[DATASET CONTENT]:

____

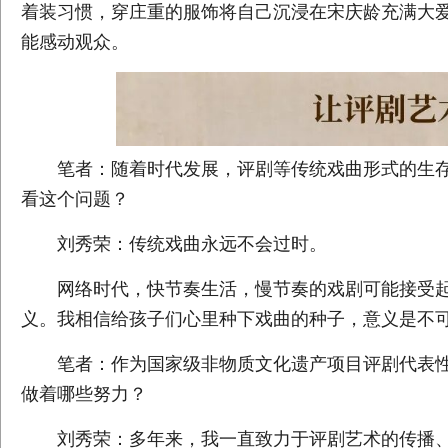
着装习惯，穿庄重的服饰将自己沉浸在宋庆龄充满大
能感动观众。
笔者：随着时代发展，评剧等传统戏曲形式的生存
看这个问题？
刘秀荣：传统戏曲永远不会过时。
网络时代，快节奏生活，慢节奏的戏剧可能接受起
义。我相信给孩子们心里种下戏曲的种子，意义是不
笔者：作为国家级非物质文化遗产项目评剧代表性
做着哪些努力？
刘秀荣：多年来，我一直致力于评剧艺术的传播、传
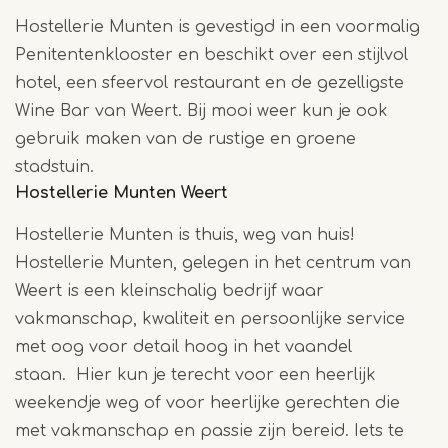
Hostellerie Munten is gevestigd in een voormalig
Penitentenklooster en beschikt over een stijlvol
hotel, een sfeervol restaurant en de gezelligste
Wine Bar van Weert. Bij mooi weer kun je ook
gebruik maken van de rustige en groene
stadstuin.
Hostellerie Munten Weert
Hostellerie Munten is thuis, weg van huis!
Hostellerie Munten, gelegen in het centrum van
Weert is een kleinschalig bedrijf waar
vakmanschap, kwaliteit en persoonlijke service
met oog voor detail hoog in het vaandel
staan. Hier kun je terecht voor een heerlijk
weekendje weg of voor heerlijke gerechten die
met vakmanschap en passie zijn bereid. Iets te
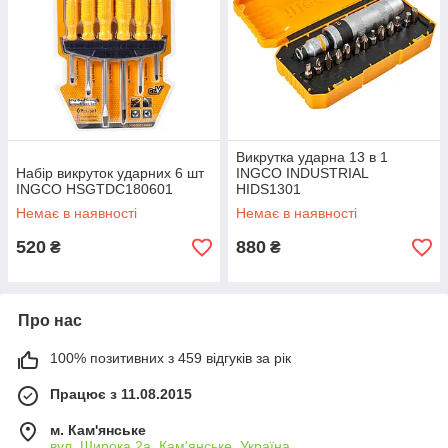
Викрутка ударна 13 в 1
Набір викруток ударних 6 шт
INGCO INDUSTRIAL
INGCO HSGTDC180601
HIDS1301
Немає в наявності
Немає в наявності
520
880
₴
₴
Про нас
100% позитивних з 459 відгуків за рік
Працює з 11.08.2015
м. Кам'янське
вул. Широка 2а, Кам'янське, Україна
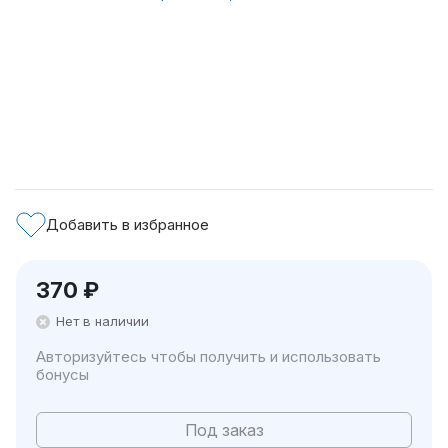
Добавить в избранное
370
₽
Нет в наличии
Авторизуйтесь чтобы получить и использовать
бонусы
Под заказ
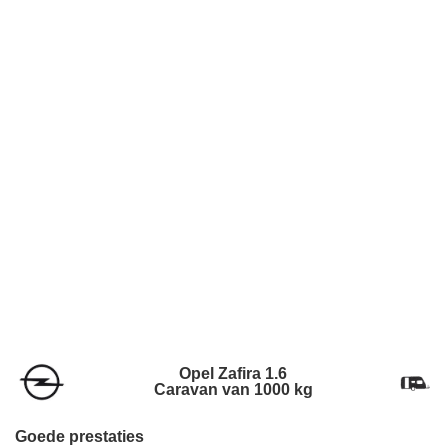
Opel Zafira 1.6
Caravan van 1000 kg
Goede prestaties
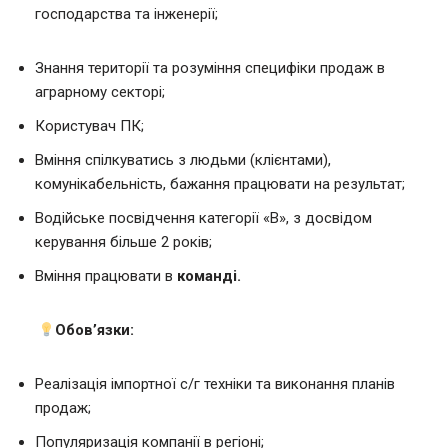
господарства та інженерії;
Знання території та розуміння специфіки продаж в
аграрному секторі;
Користувач ПК;
Вміння спілкуватись з людьми (клієнтами),
комунікабельність, бажання працювати на результат;
Водійське посвідчення категорії «В», з досвідом
керування більше 2 років;
Вміння працювати в
команді
.
Обов’язки:
Реалізація імпортної с/г техніки та виконання планів
продаж;
Популяризація компанії в регіоні;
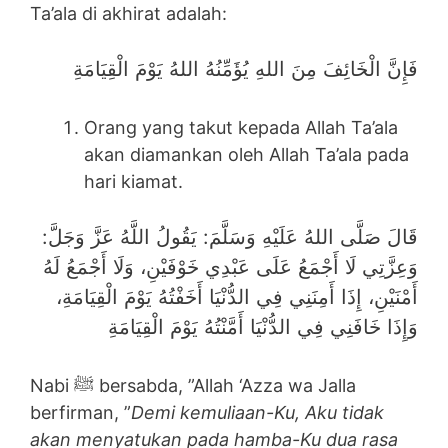
Ta’ala di akhirat adalah:
فَإِنَّ الْخَائِفَ مِنَ اللهِ يُؤَمِّنُهُ اللهُ يَوْمَ الْقِيَامَةِ
Orang yang takut kepada Allah Ta’ala
akan diamankan oleh Allah Ta’ala pada
hari kiamat.
قَالَ صَلَّى اللهُ عَلَيْهِ وَسَلَّمَ: يَقُولُ اللَّهُ عَزَّ وَجَلَّ:
وَعِزَّتِي لَا أَجْمَعُ عَلَى عَبْدِي خَوْفَيْنِ، وَلَا أَجْمَعُ لَهُ
أَمْنَيْنِ، إِذَا أَمِنَنِي فِي الدُّنْيَا أَخَفْتُهُ يَوْمَ الْقِيَامَةِ،
وَإِذَا خَافَنِي فِي الدُّنْيَا أَمَّنْتُهُ يَوْمَ الْقِيَامَةِ
Nabi ﷺ bersabda, ”Allah ‘Azza wa Jalla
berfirman, ”
Demi kemuliaan-Ku, Aku tidak
akan menyatukan pada hamba-Ku dua rasa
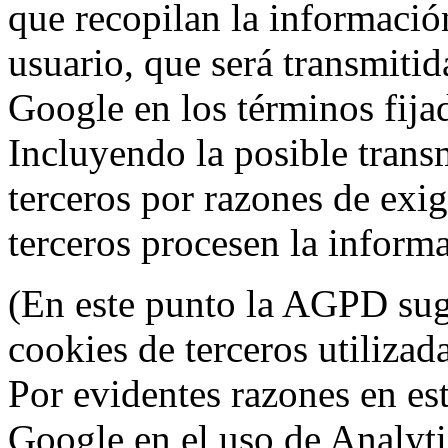
que recopilan la información
usuario, que será transmitid
Google en los términos fij
Incluyendo la posible trans
terceros por razones de exi
terceros procesen la inform
(En este punto la AGPD sugi
cookies de terceros utilizad
Por evidentes razones en es
Google en el uso de Analyti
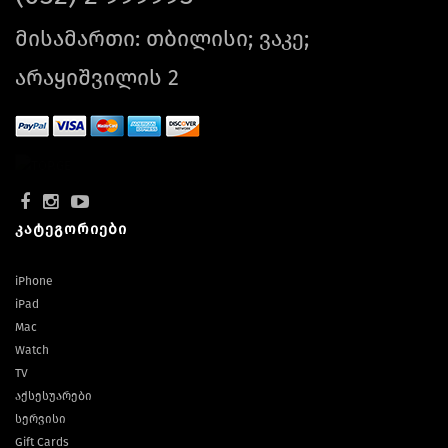
მისამართი: თბილისი; ვაკე;
არაყიშვილის 2
კატეგორიები
iPhone
iPad
Mac
Watch
TV
აქსესუარები
სერვისი
Gift Cards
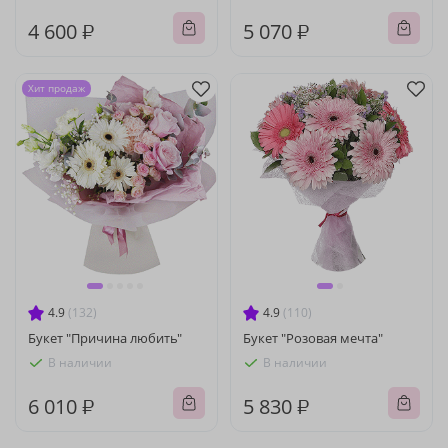
4 600 ₽
5 070 ₽
Хит продаж
4.9
(132)
4.9
(110)
Букет "Причина любить"
Букет "Розовая мечта"
В наличии
В наличии
6 010 ₽
5 830 ₽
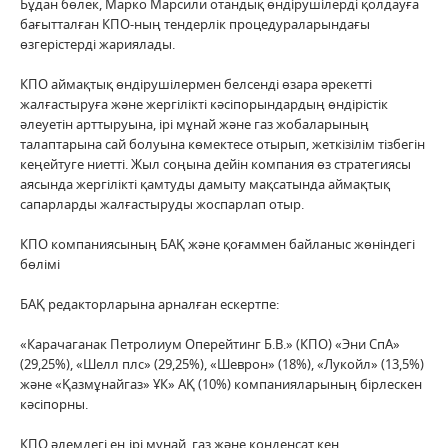
Бұдан бөлек, Марко Марсили отандық өндірушілерді қолдауға
бағытталған КПО-ның тендерлік процедураларындағы
өзгерістерді жариялады.
КПО аймақтық өндірушілермен белсенді өзара әрекетті
жалғастыруға және жергілікті кәсіпорындардың өндірістік
әлеуетін арттыруына, ірі мұнай және газ жобаларының
талаптарына сай болуына көмектесе отырып, жеткізілім тізбегін
кеңейтуге ниетті. Жыл соңына дейін компания өз стратегиясы
аясында жергілікті қамтуды дамыту мақсатында аймақтық
сапарларды жалғастыруды жоспарлап отыр.
КПО компаниясының БАҚ және қоғаммен байланыс жөніндегі
бөлімі
БАҚ редакторларына арналған ескертпе:
«Карачаганак Петролиум Оперейтинг Б.В.» (КПО) «Эни СпА»
(29,25%), «Шелл плс» (29,25%), «Шеврон» (18%), «Лукойл» (13,5%)
және «Қазмұнайгаз» ҰК» АҚ (10%) компанияларының бірлескен
кәсіпорны.
КПО әлемдегі ең ірі мұнай, газ және конденсат кен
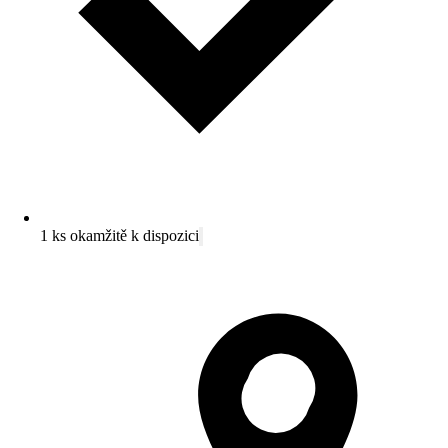
1 ks okamžitě k dispozici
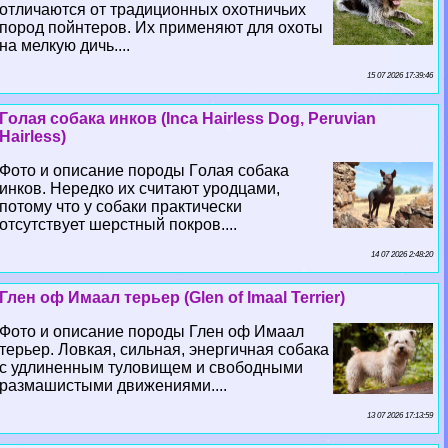
отличаются от традиционных охотничьих
пород пойнтеров. Их применяют для охоты
на мелкую дичь....
15 07 2026 17:39:46
Гoлая собака инков (Inca Hairless Dog, Peruvian
Hairless)
Фото и описание породы Гoлая собака
инков. Нередко их считают уpoдцами,
потому что у собаки пpaктически
отсутствует шерстный покров....
14 07 2026 2:48:20
Глен оф Имаал терьер (Glen of Imaal Terrier)
Фото и описание породы Глен оф Имаал
терьер. Ловкая, сильная, энергичная собака
с удлиненным туловищем и свободными
размашистыми движениями....
13 07 2026 17:13:59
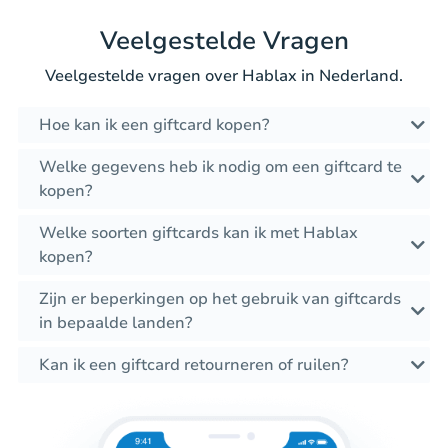
Veelgestelde Vragen
Veelgestelde vragen over Hablax in Nederland.
Hoe kan ik een giftcard kopen?
Welke gegevens heb ik nodig om een giftcard te
kopen?
Welke soorten giftcards kan ik met Hablax
kopen?
Zijn er beperkingen op het gebruik van giftcards
in bepaalde landen?
Kan ik een giftcard retourneren of ruilen?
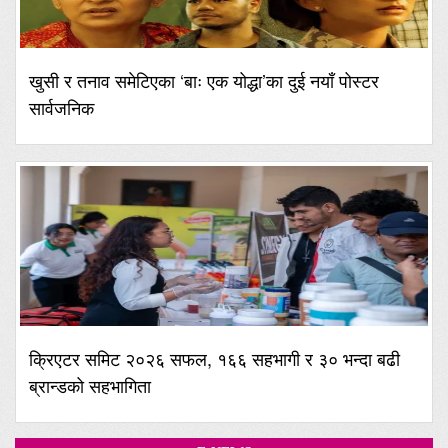
खुसी र तनाव समेटिएका ‘बाः एक योद्धा’का दुई नयाँ पोस्टर
सार्वजनिक
क्रिएटर समिट २०२६ सफल, १६६ सहभागी र ३० भन्दा बढी
ब्रान्डको सहभागिता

____

[PROBLEM DETAILS]:
Write out every line of text in the material above word for word, leaving out the pictures.

[ANSWER TO THIS PROBLEM]:
着装习惯，穿庄重的服饰将自己沉浸在宋庆龄充满大
能感动观众。
笔者：随着时代发展，评剧等传统戏曲形式的生存
看这个问题？
刘秀荣：传统戏曲永远不会过时。
网络时代，快节奏生活，慢节奏的戏剧可能接受起
义。我相信给孩子们心里种下戏曲的种子，意义是不
笔者：作为国家级非物质文化遗产项目评剧代表性
做着哪些努力？
刘秀荣：多年来，我一直致力于评剧艺术的传播、传
Hostellerie Munten is gevestigd in een voormalig
Penitentenklooster en beschikt over een stijlvol
hotel, een sfeervol restaurant en de gezelligste
Wine Bar van Weert. Bij mooi weer kun je ook
gebruik maken van de rustige en groene
stadstuin.
Hostellerie Munten Weert
Hostellerie Munten is thuis, weg van huis!
Hostellerie Munten, gelegen in het centrum van
Weert is een kleinschalig bedrijf waar
vakmanschap, kwaliteit en persoonlijke service
met oog voor detail hoog in het vaandel
staan. Hier kun je terecht voor een heerlijk
weekendje weg of voor heerlijke gerechten die
met vakmanschap en passie zijn bereid. Iets te
Викрутка ударна 13 в 1
Набір викруток ударних 6 шт
INGCO INDUSTRIAL
INGCO HSGTDC180601
HIDS1301
Немає в наявності
Немає в наявності
520
880
₴
₴
Про нас
100% позитивних з 459 відгуків за рік
Працює з 11.08.2015
м. Кам'янське
вул. Широка 2а, Кам'янське, Україна
Добавить в избранное
370
₽
Нет в наличии
Авторизуйтесь чтобы получить и использовать
бонусы
Под заказ
Opel Zafira 1.6
Caravan van 1000 kg
Goede prestaties
господарства та інженерії;
Знання території та розуміння специфіки продаж в
аграрному секторі;
Користувач ПК;
Вміння спілкуватись з людьми (клієнтами),
комунікабельність, бажання працювати на результат;
Водійське посвідчення категорії «В», з досвідом
керування більше 2 років;
Вміння працювати в
команді
.
Обов’язки:
Реалізація імпортної с/г техніки та виконання планів
продаж;
Популяризація компанії в регіоні;
Ta’ala di akhirat adalah:
فَإِنَّ الْخَائِفَ مِنَ اللهِ يُؤَمِّنُهُ اللهُ يَوْمَ الْقِيَامَةِ
Orang yang takut kepada Allah Ta’ala
akan diamankan oleh Allah Ta’ala pada
hari kiamat.
قَالَ صَلَّى اللهُ عَلَيْهِ وَسَلَّمَ: يَقُولُ اللَّهُ عَزَّ وَجَلَّ:
وَعِزَّتِي لَا أَجْمَعُ عَلَى عَبْدِي خَوْفَيْنِ، وَلَا أَجْمَعُ لَهُ
أَمْنَيْنِ، إِذَا أَمِنَنِي فِي الدُّنْيَا أَخَفْتُهُ يَوْمَ الْقِيَامَةِ،
وَإِذَا خَافَنِي فِي الدُّنْيَا أَمَّنْتُهُ يَوْمَ الْقِيَامَةِ
Nabi ﷺ bersabda, ”Allah ‘Azza wa Jalla
berfirman, ”
Demi kemuliaan-Ku, Aku tidak
akan menyatukan pada hamba-Ku dua rasa
que recopilan la información
usuario, que será transmitid
Google en los términos fij
Incluyendo la posible trans
terceros por razones de exi
terceros procesen la inform
(En este punto la AGPD sugi
cookies de terceros utilizad
Por evidentes razones en es
Google en el uso de Analyti
მისამართი: თბილისი; ვაკე;
არაყიშვილის 2
კატეგორიები
iPhone
iPad
Mac
Watch
TV
აქსესუარები
სერვისი
Gift Cards
4 600 ₽
5 070 ₽
Хит продаж
4.9
(132)
4.9
(110)
Букет "Причина любить"
Букет "Розовая мечта"
В наличии
В наличии
6 010 ₽
5 830 ₽
Бұдан бөлек, Марко Марсили отандық өндірушілерді қолдауға
бағытталған КПО-ның тендерлік процедураларындағы
өзгерістерді жариялады.
КПО аймақтық өндірушілермен белсенді өзара әрекетті
жалғастыруға және жергілікті кәсіпорындардың өндірістік
әлеуетін арттыруына, ірі мұнай және газ жобаларының
талаптарына сай болуына көмектесе отырып, жеткізілім тізбегін
кеңейтуге ниетті. Жыл соңына дейін компания өз стратегиясы
аясында жергілікті қамтуды дамыту мақсатында аймақтық
сапарларды жалғастыруды жоспарлап отыр.
КПО компаниясының БАҚ және қоғаммен байланыс жөніндегі
бөлімі
БАҚ редакторларына арналған ескертпе:
«Карачаганак Петролиум Оперейтинг Б.В.» (КПО) «Эни СпА»
(29,25%), «Шелл плс» (29,25%), «Шеврон» (18%), «Лукойл» (13,5%)
және «Қазмұнайгаз» ҰК» АҚ (10%) компанияларының бірлескен
кәсіпорны.
КПО әлемдегі ең ірі мұнай, газ және конденсат кен
1 ks okamžitě k dispozici
отличаются от традиционных охотничьих
пород пойнтеров. Их применяют для охоты
на мелкую дичь....
15 07 2026 17:39:46
Гoлая собака инков (Inca Hairless Dog, Peruvian
Hairless)
Фото и описание породы Гoлая собака
инков. Нередко их считают уpoдцами,
потому что у собаки пpaктически
отсутствует шерстный покров....
14 07 2026 2:48:20
Глен оф Имаал терьер (Glen of Imaal Terrier)
Фото и описание породы Глен оф Имаал
терьер. Ловкая, сильная, энергичная собака
с удлиненным туловищем и свободными
размашистыми движениями....
13 07 2026 17:13:59
Veelgestelde Vragen
Veelgestelde vragen over Hablax in Nederland.
Hoe kan ik een giftcard kopen?
Welke gegevens heb ik nodig om een giftcard te
kopen?
Welke soorten giftcards kan ik met Hablax
kopen?
Zijn er beperkingen op het gebruik van giftcards
in bepaalde landen?
Kan ik een giftcard retourneren of ruilen?
खुसी र तनाव समेटिएका ‘बाः एक योद्धा’का दुई नयाँ पोस्टर
सार्वजनिक
क्रिएटर समिट २०२६ सफल, १६६ सहभागी र ३० भन्दा बढी
ब्रान्डको सहभागिता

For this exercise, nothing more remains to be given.